(Data excerpts)
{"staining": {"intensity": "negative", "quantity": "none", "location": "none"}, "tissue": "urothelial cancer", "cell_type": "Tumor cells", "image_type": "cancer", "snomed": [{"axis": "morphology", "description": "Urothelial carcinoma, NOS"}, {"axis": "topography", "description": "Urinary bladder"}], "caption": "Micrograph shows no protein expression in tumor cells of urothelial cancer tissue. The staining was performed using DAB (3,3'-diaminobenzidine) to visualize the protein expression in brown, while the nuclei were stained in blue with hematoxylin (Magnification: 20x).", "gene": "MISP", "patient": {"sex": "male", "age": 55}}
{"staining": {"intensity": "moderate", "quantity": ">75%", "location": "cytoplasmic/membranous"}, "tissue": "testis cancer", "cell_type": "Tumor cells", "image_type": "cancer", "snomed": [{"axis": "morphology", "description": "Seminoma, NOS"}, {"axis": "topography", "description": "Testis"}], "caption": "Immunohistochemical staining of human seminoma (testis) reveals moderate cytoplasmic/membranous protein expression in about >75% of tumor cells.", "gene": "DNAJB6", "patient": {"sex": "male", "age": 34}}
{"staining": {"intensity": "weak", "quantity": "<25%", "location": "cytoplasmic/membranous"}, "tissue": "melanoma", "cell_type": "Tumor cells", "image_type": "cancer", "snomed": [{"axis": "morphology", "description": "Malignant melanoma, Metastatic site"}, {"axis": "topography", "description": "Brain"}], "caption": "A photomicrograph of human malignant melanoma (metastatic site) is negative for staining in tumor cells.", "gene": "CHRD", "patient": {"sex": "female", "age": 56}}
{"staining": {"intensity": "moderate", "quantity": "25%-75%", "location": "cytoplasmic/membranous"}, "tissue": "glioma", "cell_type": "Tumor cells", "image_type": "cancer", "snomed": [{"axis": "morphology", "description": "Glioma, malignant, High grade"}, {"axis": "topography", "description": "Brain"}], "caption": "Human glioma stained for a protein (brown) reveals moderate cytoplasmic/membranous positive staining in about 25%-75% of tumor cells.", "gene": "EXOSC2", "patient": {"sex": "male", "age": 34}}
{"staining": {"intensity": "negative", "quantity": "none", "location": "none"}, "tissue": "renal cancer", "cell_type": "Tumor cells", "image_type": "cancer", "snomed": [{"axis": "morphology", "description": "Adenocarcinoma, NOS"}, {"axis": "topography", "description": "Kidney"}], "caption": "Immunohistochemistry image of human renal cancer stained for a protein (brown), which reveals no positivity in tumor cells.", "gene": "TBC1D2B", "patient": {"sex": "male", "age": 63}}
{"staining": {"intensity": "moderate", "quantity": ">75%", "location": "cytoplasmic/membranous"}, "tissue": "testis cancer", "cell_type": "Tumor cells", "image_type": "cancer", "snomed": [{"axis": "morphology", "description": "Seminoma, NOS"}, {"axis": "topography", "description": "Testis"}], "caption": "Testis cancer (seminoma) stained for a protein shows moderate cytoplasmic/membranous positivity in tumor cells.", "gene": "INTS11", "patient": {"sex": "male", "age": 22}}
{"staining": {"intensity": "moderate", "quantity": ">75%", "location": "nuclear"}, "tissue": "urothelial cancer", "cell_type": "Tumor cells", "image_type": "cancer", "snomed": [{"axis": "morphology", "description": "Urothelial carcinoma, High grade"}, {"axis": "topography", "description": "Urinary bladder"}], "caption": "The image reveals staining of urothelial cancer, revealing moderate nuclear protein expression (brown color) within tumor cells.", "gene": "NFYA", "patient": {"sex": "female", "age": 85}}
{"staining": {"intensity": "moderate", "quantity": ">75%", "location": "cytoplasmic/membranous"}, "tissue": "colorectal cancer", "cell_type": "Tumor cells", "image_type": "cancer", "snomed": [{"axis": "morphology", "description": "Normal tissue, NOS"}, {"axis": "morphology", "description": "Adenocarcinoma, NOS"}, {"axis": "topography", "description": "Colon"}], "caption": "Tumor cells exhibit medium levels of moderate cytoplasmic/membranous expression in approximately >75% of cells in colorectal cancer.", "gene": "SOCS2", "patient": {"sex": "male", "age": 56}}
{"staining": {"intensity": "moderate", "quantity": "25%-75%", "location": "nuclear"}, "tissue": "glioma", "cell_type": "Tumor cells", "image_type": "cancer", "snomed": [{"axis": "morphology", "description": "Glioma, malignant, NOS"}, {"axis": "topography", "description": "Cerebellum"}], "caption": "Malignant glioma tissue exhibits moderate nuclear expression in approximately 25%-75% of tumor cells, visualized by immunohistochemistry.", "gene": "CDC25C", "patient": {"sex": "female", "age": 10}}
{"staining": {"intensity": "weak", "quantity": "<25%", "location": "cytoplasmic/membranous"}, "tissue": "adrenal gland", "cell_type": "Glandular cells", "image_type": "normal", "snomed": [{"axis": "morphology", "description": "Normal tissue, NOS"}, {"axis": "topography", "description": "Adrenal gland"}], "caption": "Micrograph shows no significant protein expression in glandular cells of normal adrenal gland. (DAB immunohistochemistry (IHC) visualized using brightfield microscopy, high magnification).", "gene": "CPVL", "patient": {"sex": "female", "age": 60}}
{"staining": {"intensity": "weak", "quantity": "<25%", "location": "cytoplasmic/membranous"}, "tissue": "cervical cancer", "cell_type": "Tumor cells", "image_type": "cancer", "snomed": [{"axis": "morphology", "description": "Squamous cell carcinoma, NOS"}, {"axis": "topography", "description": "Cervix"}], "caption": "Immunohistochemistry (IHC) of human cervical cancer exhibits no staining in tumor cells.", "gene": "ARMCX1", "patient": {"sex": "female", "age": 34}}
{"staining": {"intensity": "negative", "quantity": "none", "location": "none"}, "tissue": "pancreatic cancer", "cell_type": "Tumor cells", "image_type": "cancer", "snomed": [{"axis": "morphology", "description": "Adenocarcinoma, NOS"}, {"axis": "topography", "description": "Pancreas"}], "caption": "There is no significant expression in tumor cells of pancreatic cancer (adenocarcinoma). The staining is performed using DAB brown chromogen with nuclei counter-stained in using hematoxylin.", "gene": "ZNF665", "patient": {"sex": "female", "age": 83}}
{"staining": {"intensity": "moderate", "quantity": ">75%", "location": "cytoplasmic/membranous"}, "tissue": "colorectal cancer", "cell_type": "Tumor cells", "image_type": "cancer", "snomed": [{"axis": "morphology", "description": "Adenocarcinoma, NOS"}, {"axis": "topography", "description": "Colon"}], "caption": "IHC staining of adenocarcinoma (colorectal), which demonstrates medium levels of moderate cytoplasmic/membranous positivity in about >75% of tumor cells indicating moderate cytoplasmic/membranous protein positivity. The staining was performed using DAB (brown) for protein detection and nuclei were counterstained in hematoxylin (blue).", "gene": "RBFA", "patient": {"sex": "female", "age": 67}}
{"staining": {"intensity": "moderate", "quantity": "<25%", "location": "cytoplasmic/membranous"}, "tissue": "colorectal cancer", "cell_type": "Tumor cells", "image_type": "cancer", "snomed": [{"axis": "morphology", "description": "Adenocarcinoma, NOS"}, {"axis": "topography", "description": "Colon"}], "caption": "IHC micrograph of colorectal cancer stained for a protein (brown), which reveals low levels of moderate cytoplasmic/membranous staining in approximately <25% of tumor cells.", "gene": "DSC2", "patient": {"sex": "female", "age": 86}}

# WORK TASK
Copy out only the lines of the records above from the one with "glioma stained for" through the one with "image of human", exactly as they stand, both included.

# COMPLETED TASK
{"staining": {"intensity": "moderate", "quantity": "25%-75%", "location": "cytoplasmic/membranous"}, "tissue": "glioma", "cell_type": "Tumor cells", "image_type": "cancer", "snomed": [{"axis": "morphology", "description": "Glioma, malignant, High grade"}, {"axis": "topography", "description": "Brain"}], "caption": "Human glioma stained for a protein (brown) reveals moderate cytoplasmic/membranous positive staining in about 25%-75% of tumor cells.", "gene": "EXOSC2", "patient": {"sex": "male", "age": 34}}
{"staining": {"intensity": "negative", "quantity": "none", "location": "none"}, "tissue": "renal cancer", "cell_type": "Tumor cells", "image_type": "cancer", "snomed": [{"axis": "morphology", "description": "Adenocarcinoma, NOS"}, {"axis": "topography", "description": "Kidney"}], "caption": "Immunohistochemistry image of human renal cancer stained for a protein (brown), which reveals no positivity in tumor cells.", "gene": "TBC1D2B", "patient": {"sex": "male", "age": 63}}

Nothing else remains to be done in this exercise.